• EXERCISE:
What lines in the records include the string "center"? Return each one.

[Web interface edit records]
···

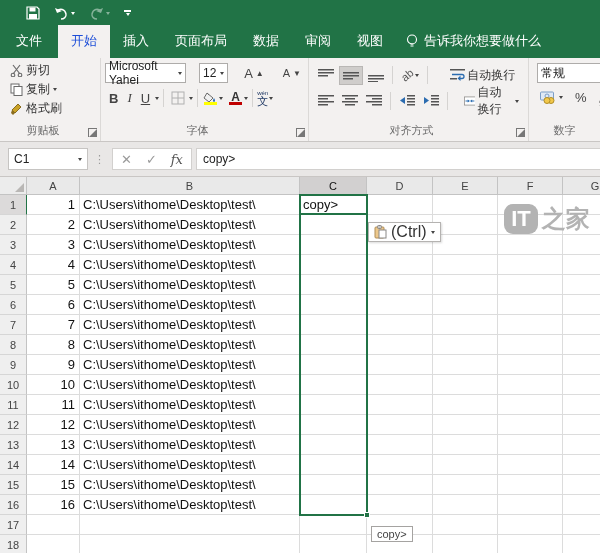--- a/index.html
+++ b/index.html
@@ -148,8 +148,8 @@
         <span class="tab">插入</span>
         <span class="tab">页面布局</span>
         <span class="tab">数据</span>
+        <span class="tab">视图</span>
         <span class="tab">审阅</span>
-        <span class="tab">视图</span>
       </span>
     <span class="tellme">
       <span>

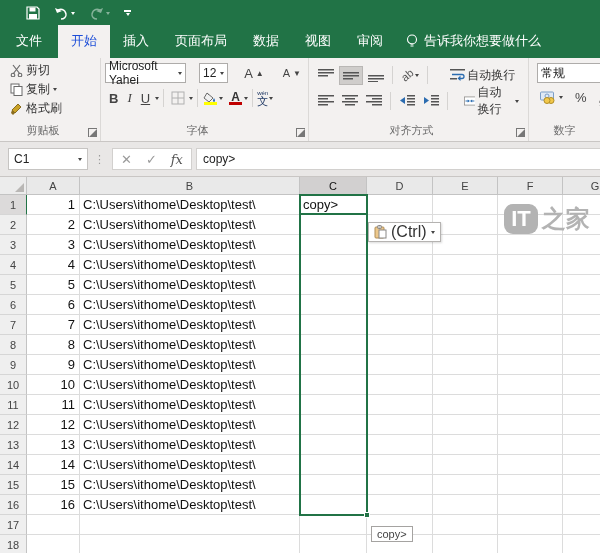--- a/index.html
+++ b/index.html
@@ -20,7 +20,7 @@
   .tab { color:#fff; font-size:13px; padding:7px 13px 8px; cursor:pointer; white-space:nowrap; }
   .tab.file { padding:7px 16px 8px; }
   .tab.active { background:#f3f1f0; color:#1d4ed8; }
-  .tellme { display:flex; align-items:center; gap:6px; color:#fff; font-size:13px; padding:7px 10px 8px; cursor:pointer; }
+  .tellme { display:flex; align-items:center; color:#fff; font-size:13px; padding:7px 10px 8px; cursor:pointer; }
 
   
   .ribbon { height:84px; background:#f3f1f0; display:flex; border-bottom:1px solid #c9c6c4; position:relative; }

···

• EXERCISE RESULT:
-  .tellme { display:flex; align-items:center; gap:6px; color:#fff; font-size:13px; padding:7px 10px 8px; cursor:pointer; }
+  .tellme { display:flex; align-items:center; color:#fff; font-size:13px; padding:7px 10px 8px; cursor:pointer; }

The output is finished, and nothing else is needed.